Australian waste facility site shelved
The Australian government will not proceed to establish a national radioactive waste management facility at Muckaty Station after the Northern Land Council (NLC) withdrew its nomination of the site.
The NLC is an elected statutory authority representing Aboriginal peoples in the 'top end' of the state of Northern Territory and it nominated the 225 hectare site for consideration in 2007. Australian legislation, updated in 2012, requires that potential sites for radioactive waste management facilities must be voluntarily nominated, and that people or groups with relevant rights and interests must agree on the nomination.
Some traditional owners subsequently launched legal proceedings against the NLC and two weeks in to a federal court hearing on the allegations against it, the NLC announced that it had reached a settlement with the plaintiffs and as a result had withdrawn its nomination. Australian industry minister Ian Macfarlane then issued a statement confirming that the government would not go ahead with the Muckaty nomination.
NLC CEO Joe Morrison emphasised that the council remained satisfied that it had made the nomination of Muckaty Station with the consent of traditional owners and after consultation with other Aboriginal people with interest in the land. "However, it is apparent for various reasons - largely due to outside pressures, including pressures caused by divisive litigation - that a number of individuals have shifted their position since the nomination and no longer want the facility to be constructed on the nominated land," he said.

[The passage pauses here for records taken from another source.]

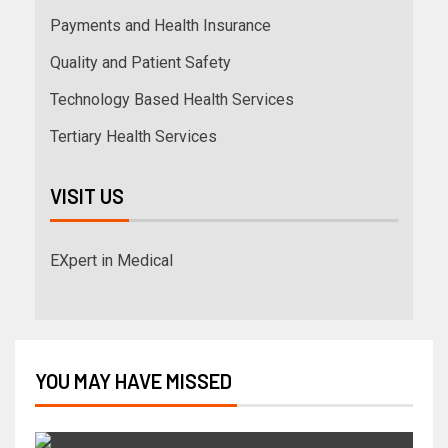
Payments and Health Insurance
Quality and Patient Safety
Technology Based Health Services
Tertiary Health Services
VISIT US
EXpert in Medical
YOU MAY HAVE MISSED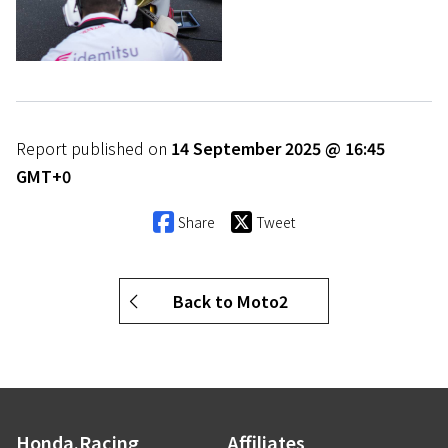
Report published on
14 September 2025 @ 16:45
GMT+0
Share
Tweet
Back to Moto2
Honda.Racing
Affiliates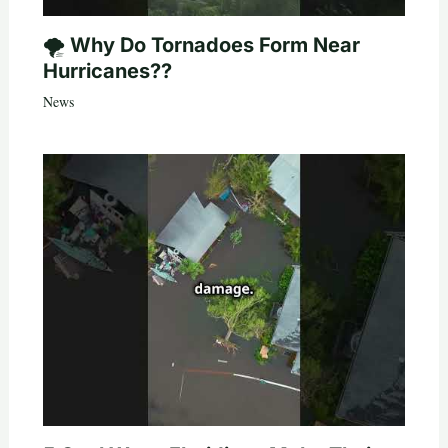
🌪️ Why Do Tornadoes Form Near
Hurricanes??
News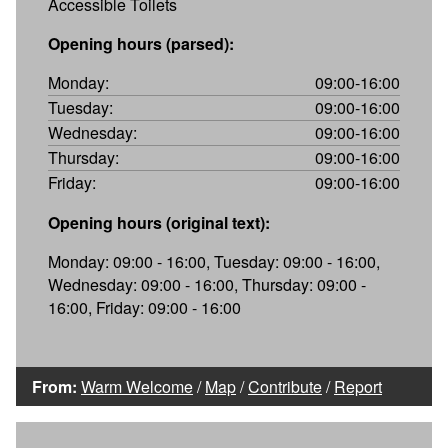
Accessible Toilets
Opening hours (parsed):
Monday:
09:00-16:00
Tuesday:
09:00-16:00
Wednesday:
09:00-16:00
Thursday:
09:00-16:00
Friday:
09:00-16:00
Opening hours (original text):
Monday: 09:00 - 16:00, Tuesday: 09:00 - 16:00,
Wednesday: 09:00 - 16:00, Thursday: 09:00 -
16:00, Friday: 09:00 - 16:00
From:
Warm Welcome
/
Map
/
Contribute
/
Report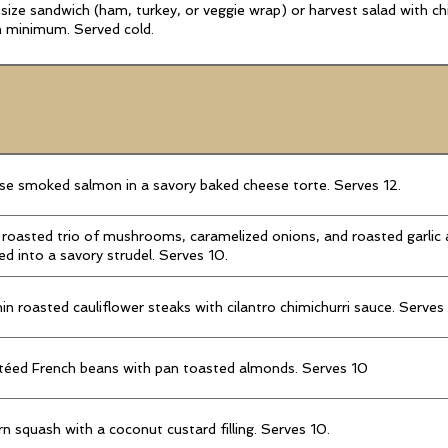
-size sandwich (ham, turkey, or veggie wrap) or harvest salad with ch
 minimum. Served cold.
e smoked salmon in a savory baked cheese torte. Serves 12.
roasted trio of mushrooms, caramelized onions, and roasted garlic
ed into a savory strudel. Serves 10.
n roasted cauliflower steaks with cilantro chimichurri sauce. Serves
téed French beans with pan toasted almonds. Serves 10
n squash with a coconut custard filling. Serves 10.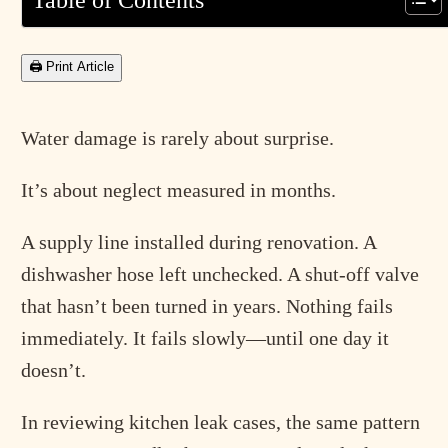
Table of Contents
🖨 Print Article
Water damage is rarely about surprise.
It’s about neglect measured in months.
A supply line installed during renovation. A
dishwasher hose left unchecked. A shut-off valve
that hasn’t been turned in years. Nothing fails
immediately. It fails slowly—until one day it
doesn’t.
In reviewing kitchen leak cases, the same pattern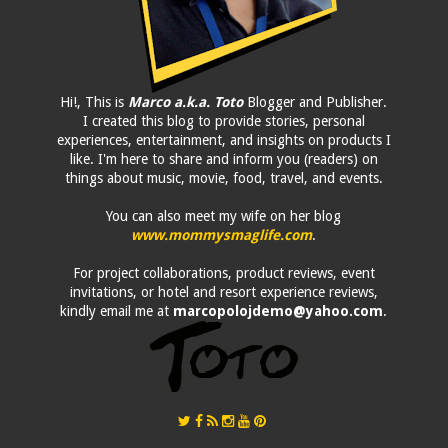
Hi!, This is
Marco a.k.a. Toto
Blogger and Publisher.
I created this blog to provide stories, personal
experiences, entertainment, and insights on products I
like. I'm here to share and inform you (readers) on
things about music, movie, food, travel, and events.
You can also meet my wife on her blog
www.mommysmaglife.com
.
For project collaborations, product reviews, event
invitations, or hotel and resort experience reviews,
kindly email me at
marcopolojdemo@yahoo.com
.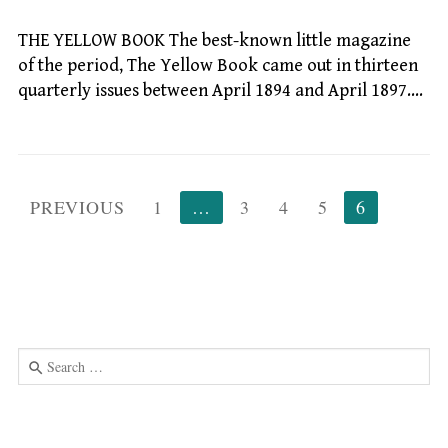
THE YELLOW BOOK The best-known little magazine
of the period, The Yellow Book came out in thirteen
quarterly issues between April 1894 and April 1897.…
Posts
PREVIOUS
1
…
3
4
5
6
pagination
Search
for:
Use
the
up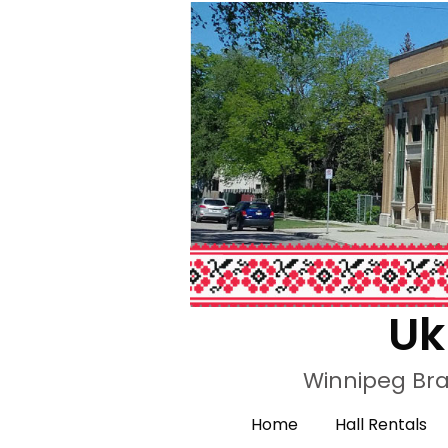
Uk
Winnipeg Bra
Home
Hall Rentals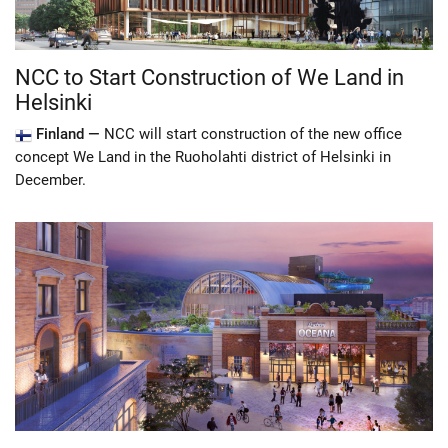
NCC to Start Construction of We Land in
Helsinki
Finland —
NCC will start construction of the new office
concept We Land in the Ruoholahti district of Helsinki in
December.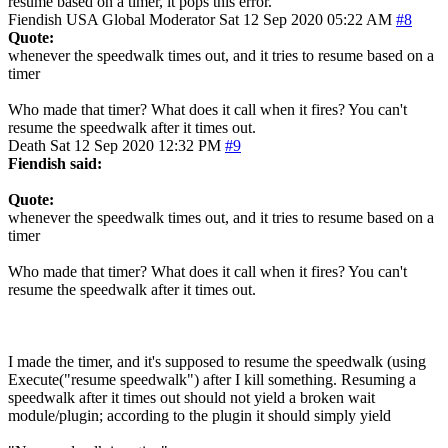
resume based on a timer, it pops this error.
Fiendish
USA
Global Moderator
Sat 12 Sep 2020 05:22 AM
#8
Quote:
whenever the speedwalk times out, and it tries to resume based on a
timer
Who made that timer? What does it call when it fires? You can't
resume the speedwalk after it times out.
Death
Sat 12 Sep 2020 12:32 PM
#9
Fiendish said:
Quote:
whenever the speedwalk times out, and it tries to resume based on a
timer
Who made that timer? What does it call when it fires? You can't
resume the speedwalk after it times out.
I made the timer, and it's supposed to resume the speedwalk (using
Execute("resume speedwalk") after I kill something. Resuming a
speedwalk after it times out should not yield a broken wait
module/plugin; according to the plugin it should simply yield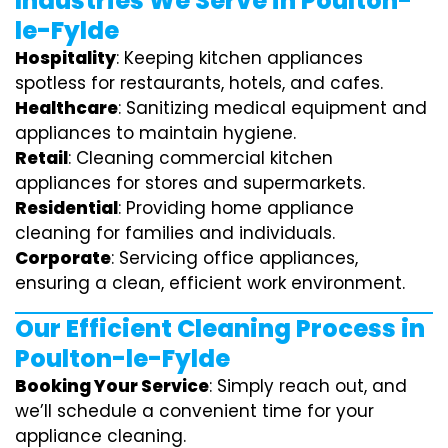
Industries We Serve in Poulton-
le-Fylde
Hospitality
: Keeping kitchen appliances
spotless for restaurants, hotels, and cafes.
Healthcare
: Sanitizing medical equipment and
appliances to maintain hygiene.
Retail
: Cleaning commercial kitchen
appliances for stores and supermarkets.
Residential
: Providing home appliance
cleaning for families and individuals.
Corporate
: Servicing office appliances,
ensuring a clean, efficient work environment.
Our Efficient Cleaning Process in
Poulton-le-Fylde
Booking Your Service
: Simply reach out, and
we’ll schedule a convenient time for your
appliance cleaning.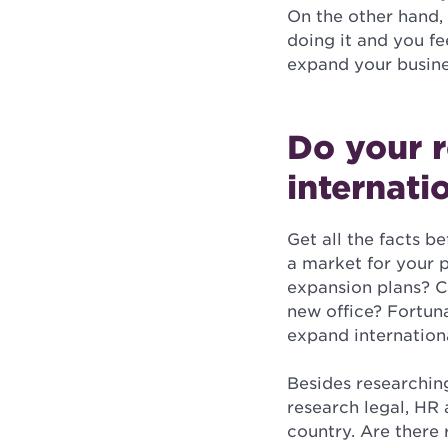
On the other hand, 
doing it and you fe
expand your busine
Do your 
internati
Get all the facts b
a market for your 
expansion plans? C
new office? Fortun
expand internationa
Besides researching
research legal, HR 
country. Are there 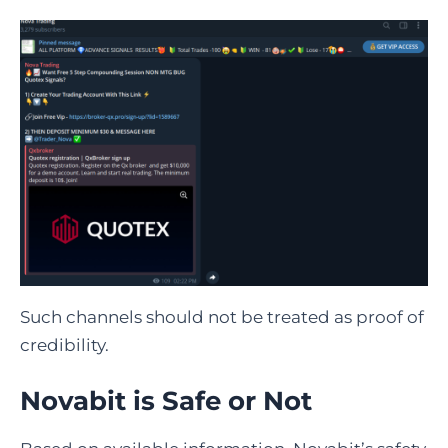
Such channels should not be treated as proof of
credibility.
Novabit is Safe or Not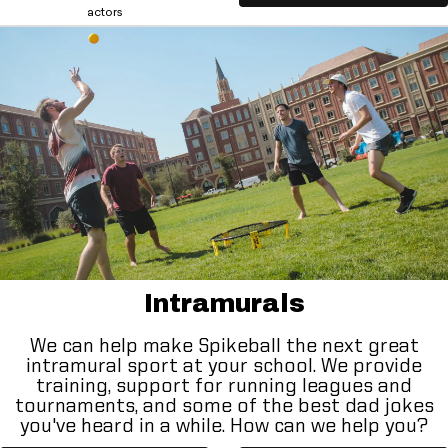
actors
Intramurals
We can help make Spikeball the next great
intramural sport at your school. We provide
training, support for running leagues and
tournaments, and some of the best dad jokes
you've heard in a while. How can we help you?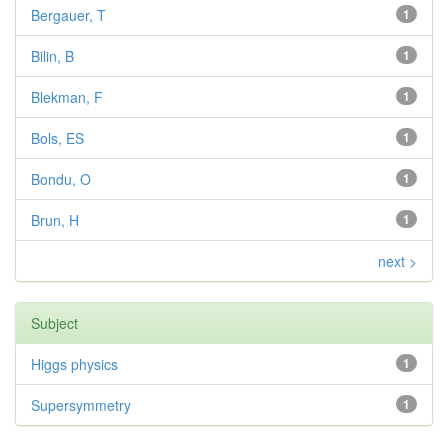
Bergauer, T
1
Bilin, B
1
Blekman, F
1
Bols, ES
1
Bondu, O
1
Brun, H
1
next >
Subject
Higgs physics
1
Supersymmetry
1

Although confident that the legal challenge would have failed, Morrison said because of "divisions within the Aboriginal community" the NLC was now of the view that "it would be preferable if the Commonwealth [of Australia] did not act on the nomination."
The parties to the legal action plan to request that the ongoing court proceedings be dismissed.
Although it has no nuclear power plants, Australia has relatively modest amounts of low-level and intermediate-level radioactive wastes, mostly from its production of radioactive isotopes and their subsequent use in hospitals, laboratories and industry. At present this waste is stored at various facilities, but after several decades of considering various options government policy now calls for a single national repository to be established.
The Australian government will now hold further discussions to identify an alternative site for the national facility. If no suitable site can be identified through discussions, a new tender process for nominations for another site will be held.